Please copy the lines of the records word for word, starting at the line that contains "Military Blog" and ending at the line that contains "Military News".
━━ LISTED ENTRIES
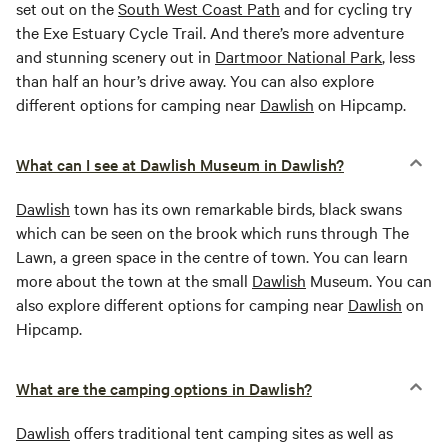
set out on the
South West Coast Path
and for cycling try
the Exe Estuary Cycle Trail. And there’s more adventure
and stunning scenery out in
Dartmoor National Park
, less
than half an hour’s drive away. You can also explore
different options for camping near
Dawlish
on Hipcamp.
What can I see at Dawlish Museum in Dawlish?
Dawlish
town has its own remarkable birds, black swans
which can be seen on the brook which runs through The
Lawn, a green space in the centre of town. You can learn
more about the town at the small
Dawlish
Museum. You can
also explore different options for camping near
Dawlish
on
Hipcamp.
What are the camping options in Dawlish?
Dawlish
offers traditional tent camping sites as well as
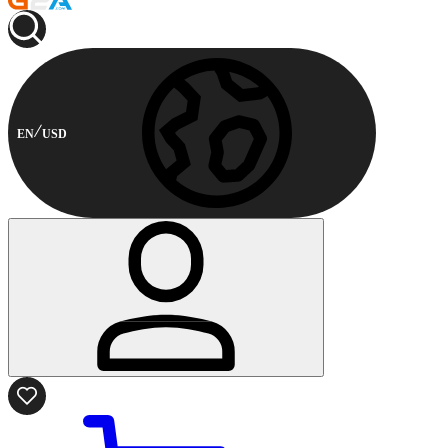
EN
USD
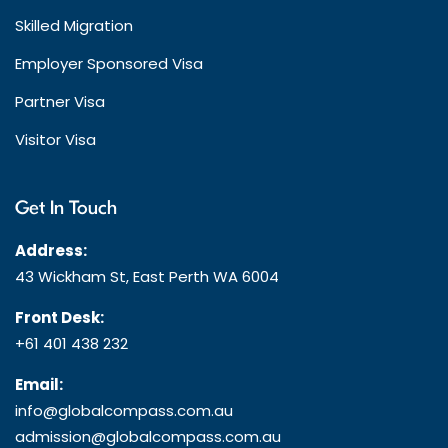
Skilled Migration
Employer Sponsored Visa
Partner Visa
Visitor Visa
Get In Touch
Address:
43 Wickham St, East Perth WA 6004
Front Desk:
+61 401 438 232
Email:
info@globalcompass.com.au
admission@globalcompass.com.au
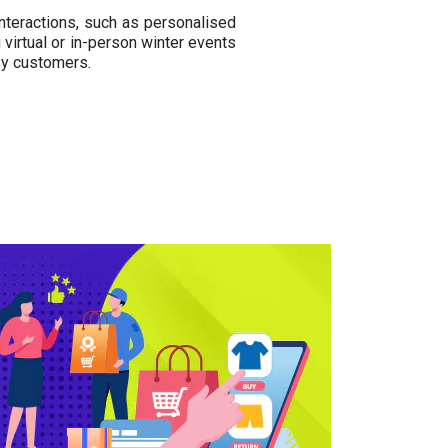
nteractions, such as personalised
virtual or in-person winter events
sy customers.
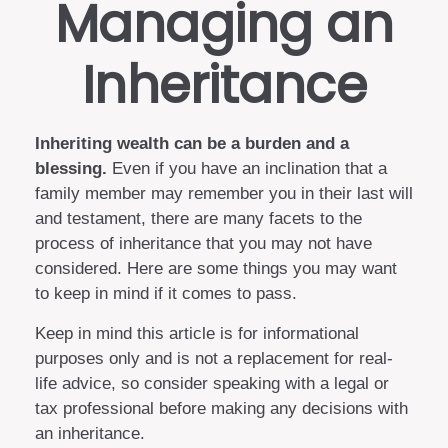
Managing an
Inheritance
Inheriting wealth can be a burden and a
blessing.
Even if you have an inclination that a
family member may remember you in their last will
and testament, there are many facets to the
process of inheritance that you may not have
considered. Here are some things you may want
to keep in mind if it comes to pass.
Keep in mind this article is for informational
purposes only and is not a replacement for real-
life advice, so consider speaking with a legal or
tax professional before making any decisions with
an inheritance.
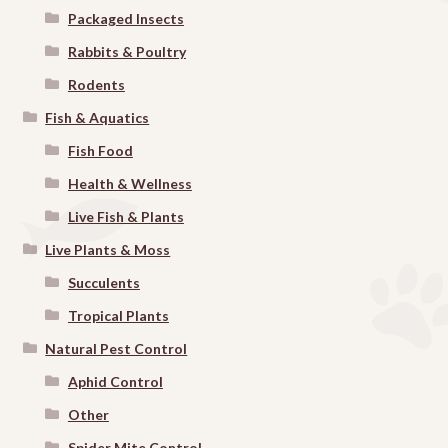
Packaged Insects
Rabbits & Poultry
Rodents
Fish & Aquatics
Fish Food
Health & Wellness
Live Fish & Plants
Live Plants & Moss
Succulents
Tropical Plants
Natural Pest Control
Aphid Control
Other
Spider Mite Control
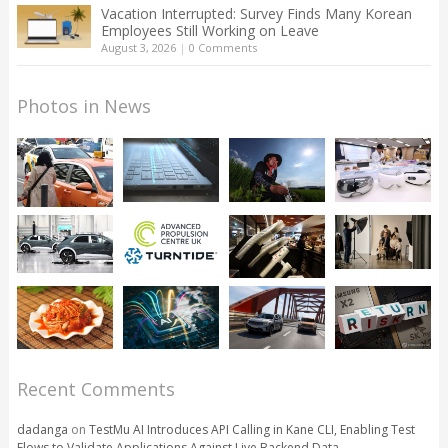
Vacation Interrupted: Survey Finds Many Korean
Employees Still Working on Leave
August 3, 2026
|
0 Comments
Photos in News
Recent Comments
dadanga
on
TestMu AI Introduces API Calling in Kane CLI, Enabling Test
Flows to Validate Applications Against Live Backend Data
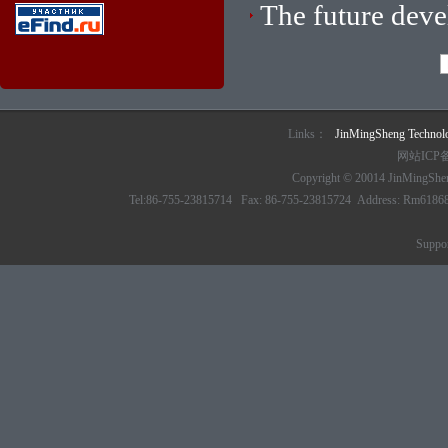
The future dev
Links：
JinMingSheng Techno
网站ICP
Copyright © 20014 JinMingSheng
Tel:86-755-23815714 Fax: 86-755-23815724 Address: Rm61868 6/
Suppo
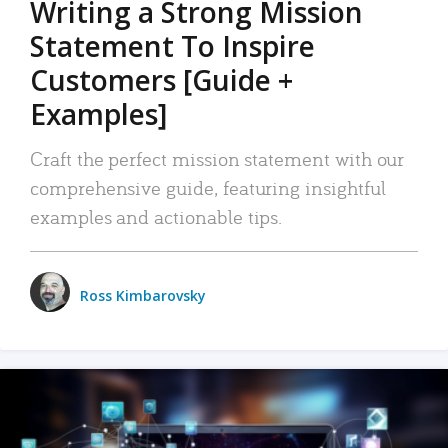
Writing a Strong Mission
Statement To Inspire
Customers [Guide +
Examples]
Craft the perfect mission statement with our
comprehensive guide, featuring insightful
examples and actionable tips.
Ross Kimbarovsky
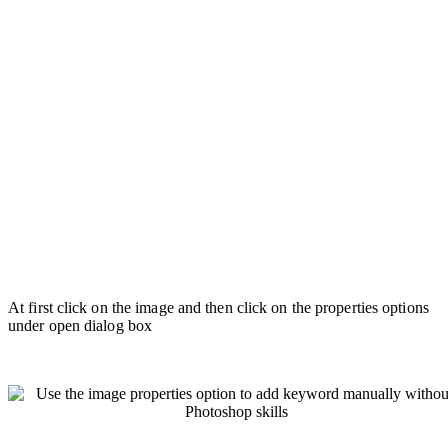
At first click on the image and then click on the properties options
under open dialog box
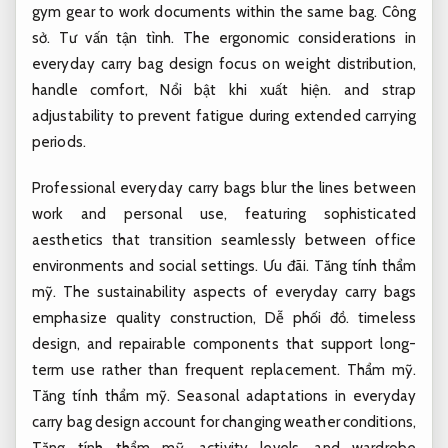
gym gear to work documents within the same bag.
Công
sở.
Tư vấn tận tình.
The ergonomic considerations in
everyday carry bag design focus on weight distribution,
handle comfort,
Nổi bật khi xuất hiện.
and strap
adjustability to prevent fatigue during extended carrying
periods.
Professional everyday carry bags blur the lines between
work and personal use, featuring sophisticated
aesthetics that transition seamlessly between office
environments and social settings.
Ưu đãi.
Tăng tính thẩm
mỹ.
The sustainability aspects of everyday carry bags
emphasize quality construction,
Dễ phối đồ.
timeless
design, and repairable components that support long-
term use rather than frequent replacement.
Thẩm mỹ.
Tăng tính thẩm mỹ.
Seasonal adaptations in everyday
carry bag design account for changing weather conditions,
Tăng tính thẩm mỹ.
activity levels, and wardrobe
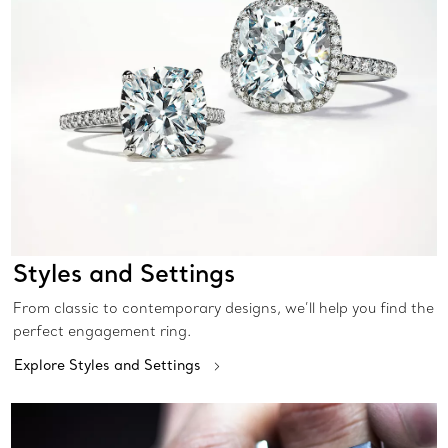
Styles and Settings
From classic to contemporary designs, we’ll help you find the
perfect engagement ring.
Explore Styles and Settings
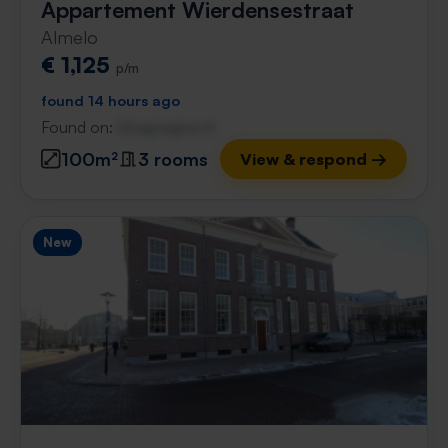
Appartement Wierdensestraat
Almelo
€ 1,125
p/m
found 14 hours ago
Found on:
Gnagnagna.nl
100m²
3 rooms
View & respond →
New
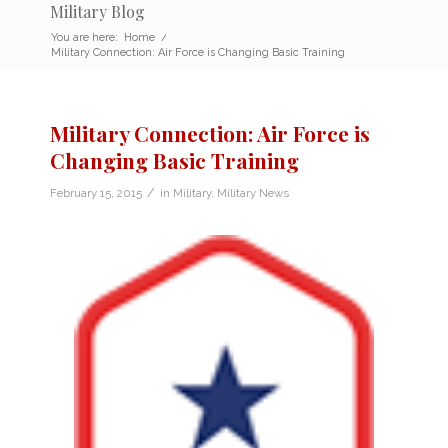
Military Blog
You are here:
Home
/
Military Connection: Air Force is Changing Basic Training
Military Connection: Air Force is
Changing Basic Training
/
February 15, 2015
in
Military
,
Military News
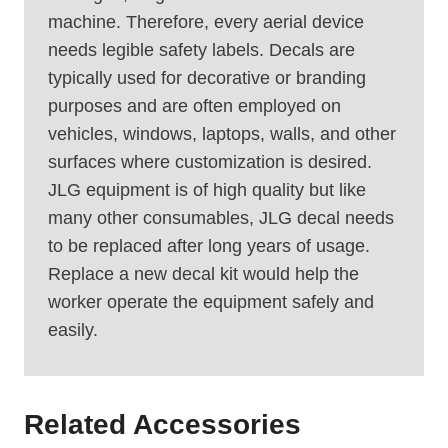
machine. Therefore, every aerial device
needs legible safety labels. Decals are
typically used for decorative or branding
purposes and are often employed on
vehicles, windows, laptops, walls, and other
surfaces where customization is desired.
JLG equipment is of high quality but like
many other consumables, JLG decal needs
to be replaced after long years of usage.
Replace a new decal kit would help the
worker operate the equipment safely and
easily.
Related Accessories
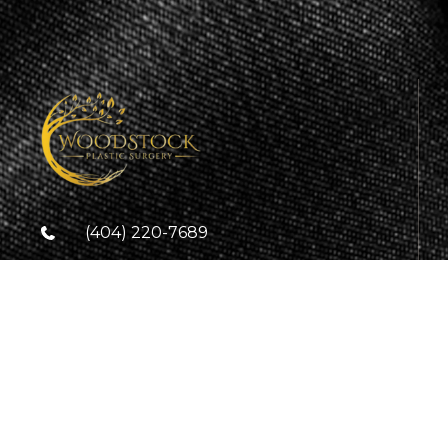
(404) 220-7689
(404) 905-5864
info@woodstockplasticsurgery.com
9236 Main Street Suite 3C
Woodstock, GA. 30188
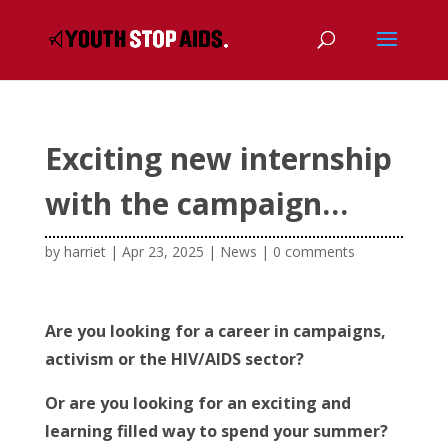
Exciting new internship
with the campaign…
by
harriet
|
Apr 23, 2025
|
News
|
0 comments
Are you looking for a career in campaigns,
activism or the HIV/AIDS sector?
Or are you looking for an exciting and
learning filled way to spend your summer?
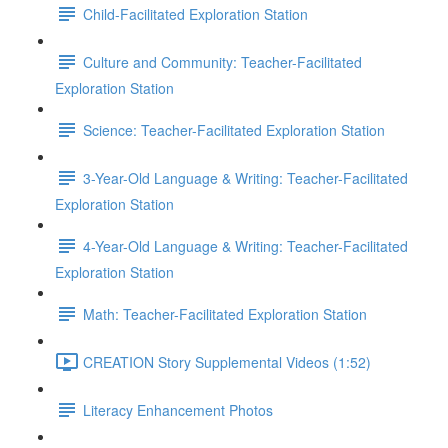
Child-Facilitated Exploration Station
Culture and Community: Teacher-Facilitated
Exploration Station
Science: Teacher-Facilitated Exploration Station
3-Year-Old Language & Writing: Teacher-Facilitated
Exploration Station
4-Year-Old Language & Writing: Teacher-Facilitated
Exploration Station
Math: Teacher-Facilitated Exploration Station
CREATION Story Supplemental Videos (1:52)
Literacy Enhancement Photos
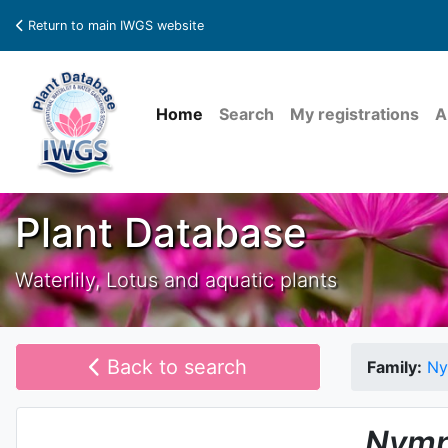
Return to main IWGS website
Home
Search
My registrations
A
Plant Database
Waterlily, Lotus and aquatic plants
Back to search
Family:
Ny
Nymp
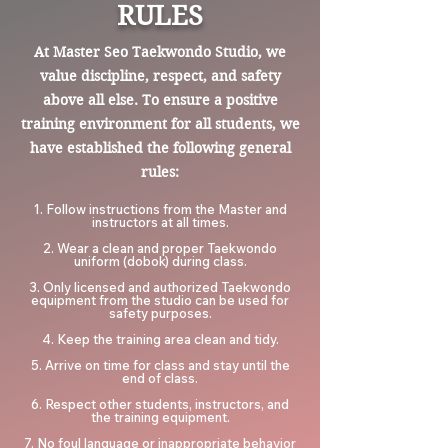
RULES
At Master Seo Taekwondo Studio, we
value discipline, respect, and safety
above all else. To ensure a positive
training environment for all students, we
have established the following general
rules:
1. Follow instructions from the Master and
instructors at all times.
2. Wear a clean and proper Taekwondo
uniform (dobok) during class.
3. Only licensed and authorized Taekwondo
equipment from the studio can be used for
safety purposes.
4. Keep the training area clean and tidy.
5. Arrive on time for class and stay until the
end of class.
6. Respect other students, instructors, and
the training equipment.
7. No foul language or inappropriate behavior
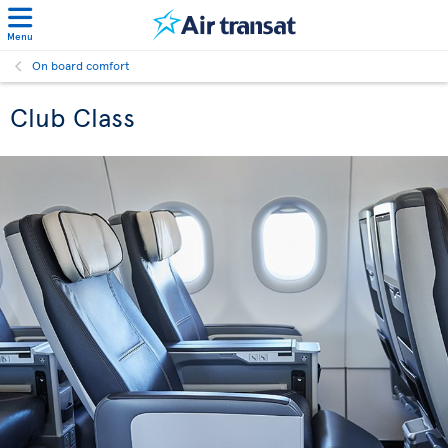
Menu
On board comfort
Club Class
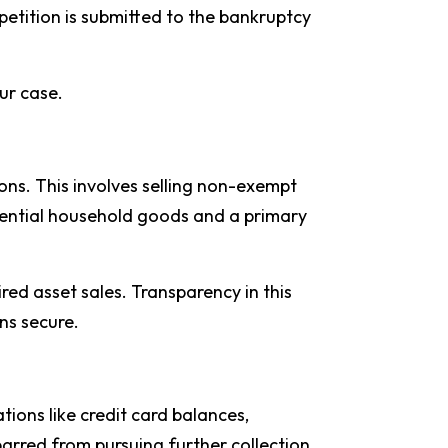
 petition is submitted to the bankruptcy
ur case.
ns. This involves selling non-exempt
ssential household goods and a primary
ired asset sales. Transparency in this
ns secure.
tions like credit card balances,
 barred from pursuing further collection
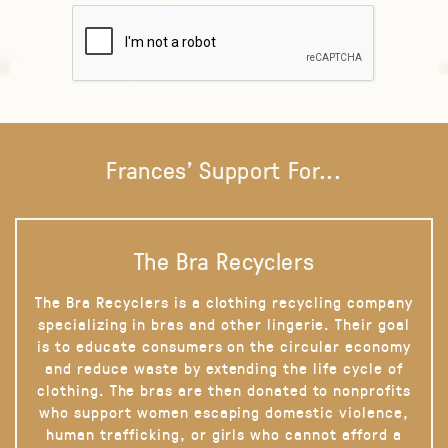
Frances' Support For...
The Bra Recyclers
The Bra Recyclers is a clothing recycling company
specializing in bras and other lingerie. Their goal
is to educate consumers on the circular economy
and reduce waste by extending the life cycle of
clothing. The bras are then donated to nonprofits
who support women escaping domestic violence,
human trafficking, or girls who cannot afford a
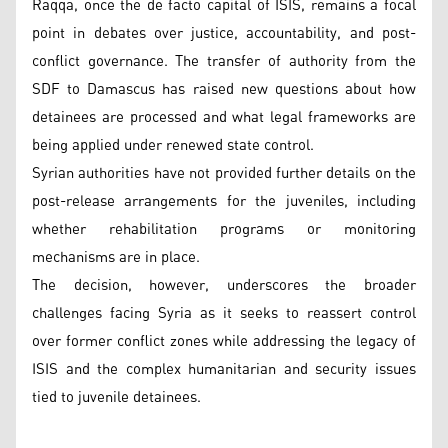
Raqqa, once the de facto capital of ISIS, remains a focal
point in debates over justice, accountability, and post-
conflict governance. The transfer of authority from the
SDF to Damascus has raised new questions about how
detainees are processed and what legal frameworks are
being applied under renewed state control.
Syrian authorities have not provided further details on the
post-release arrangements for the juveniles, including
whether rehabilitation programs or monitoring
mechanisms are in place.
The decision, however, underscores the broader
challenges facing Syria as it seeks to reassert control
over former conflict zones while addressing the legacy of
ISIS and the complex humanitarian and security issues
tied to juvenile detainees.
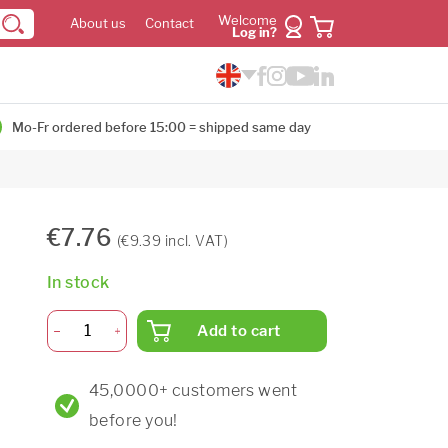
Welcome
About us
Contact
Log in?
Mo-Fr ordered before 15:00 = shipped same day
€7.76
(€9.39 incl. VAT)
In stock
Add to cart
45,0000+ customers went
before you!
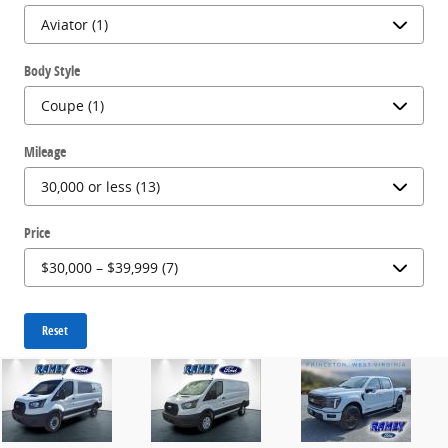
Body Style
Mileage
Price
Reset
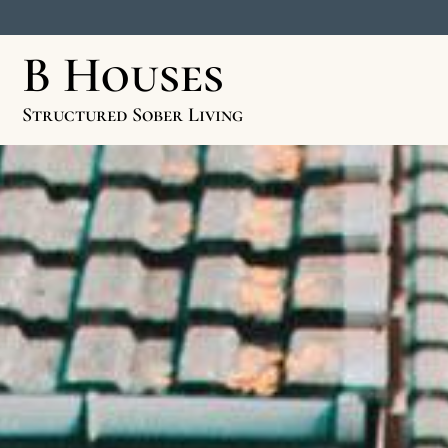
B Houses
Structured Sober Living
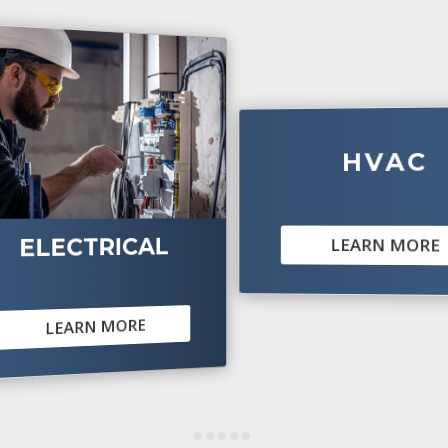
HVAC
CTRICAL
LEARN MORE
ARN MORE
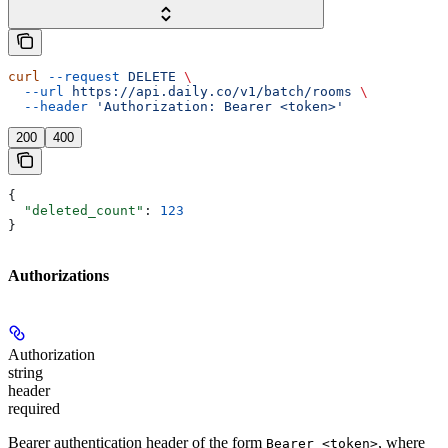
curl
 --request
 DELETE
 \
  --url
 https://api.daily.co/v1/batch/rooms
 \
  --header
 'Authorization: Bearer <token>'
200
400
{
  "deleted_count"
: 
123
}
Authorizations
Authorization
string
header
required
Bearer authentication header of the form
, where
Bearer <token>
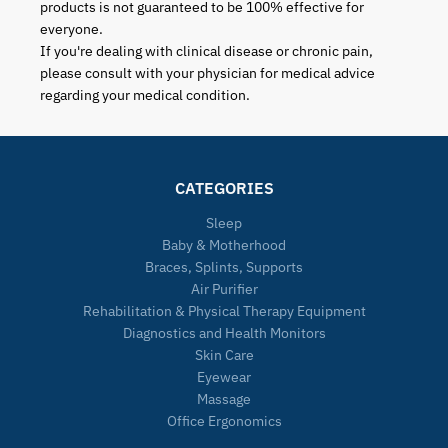
products is not guaranteed to be 100% effective for
everyone.
If you're dealing with clinical disease or chronic pain,
please consult with your physician for medical advice
regarding your medical condition.
CATEGORIES
Sleep
Baby & Motherhood
Braces, Splints, Supports
Air Purifier
Rehabilitation & Physical Therapy Equipment
Diagnostics and Health Monitors
Skin Care
Eyewear
Massage
Office Ergonomics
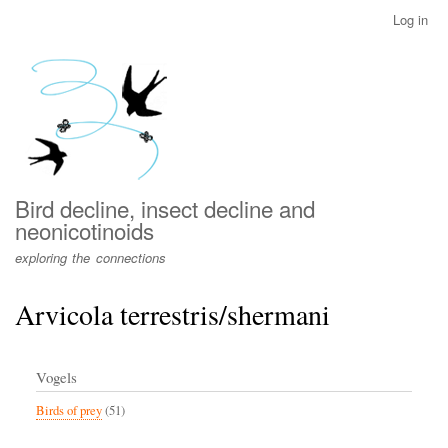
Skip
Log in
User
to
account
main
menu
content
Bird decline, insect decline and
neonicotinoids
exploring the connections
Arvicola terrestris/shermani
Vogels
Birds of prey
(51)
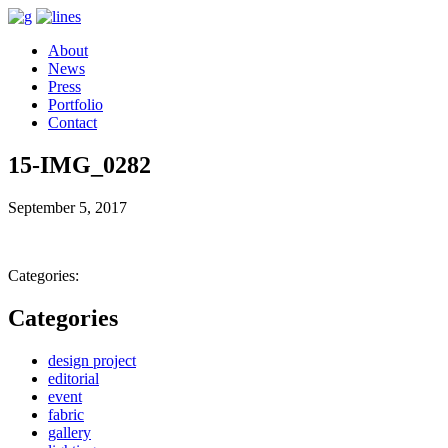
About
News
Press
Portfolio
Contact
15-IMG_0282
September 5, 2017
Categories:
Categories
design project
editorial
event
fabric
gallery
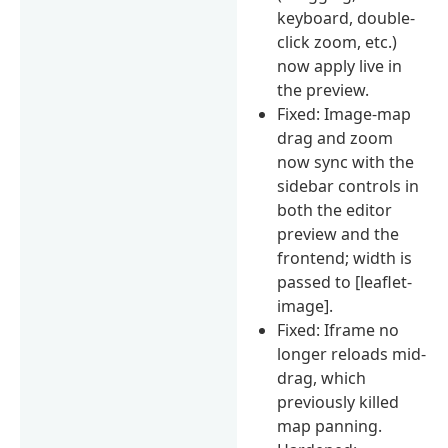
keyboard, double-
click zoom, etc.)
now apply live in
the preview.
Fixed: Image-map
drag and zoom
now sync with the
sidebar controls in
both the editor
preview and the
frontend; width is
passed to [leaflet-
image].
Fixed: Iframe no
longer reloads mid-
drag, which
previously killed
map panning.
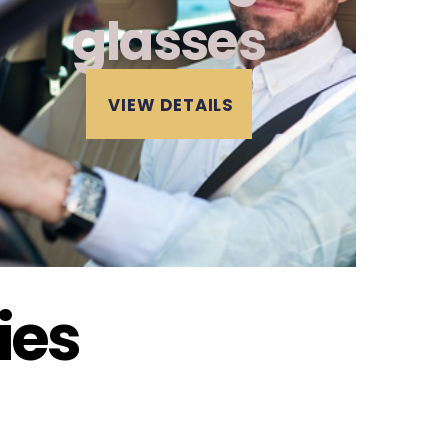
glasses
VIEW DETAILS
ies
━━━━
RESULT BELOW:
Military Blog
You are here:
Home
/
Military Connection: Air Force is Changing Basic Training
Military Connection: Air Force is
Changing Basic Training
/
February 15, 2015
in
Military
,
Military News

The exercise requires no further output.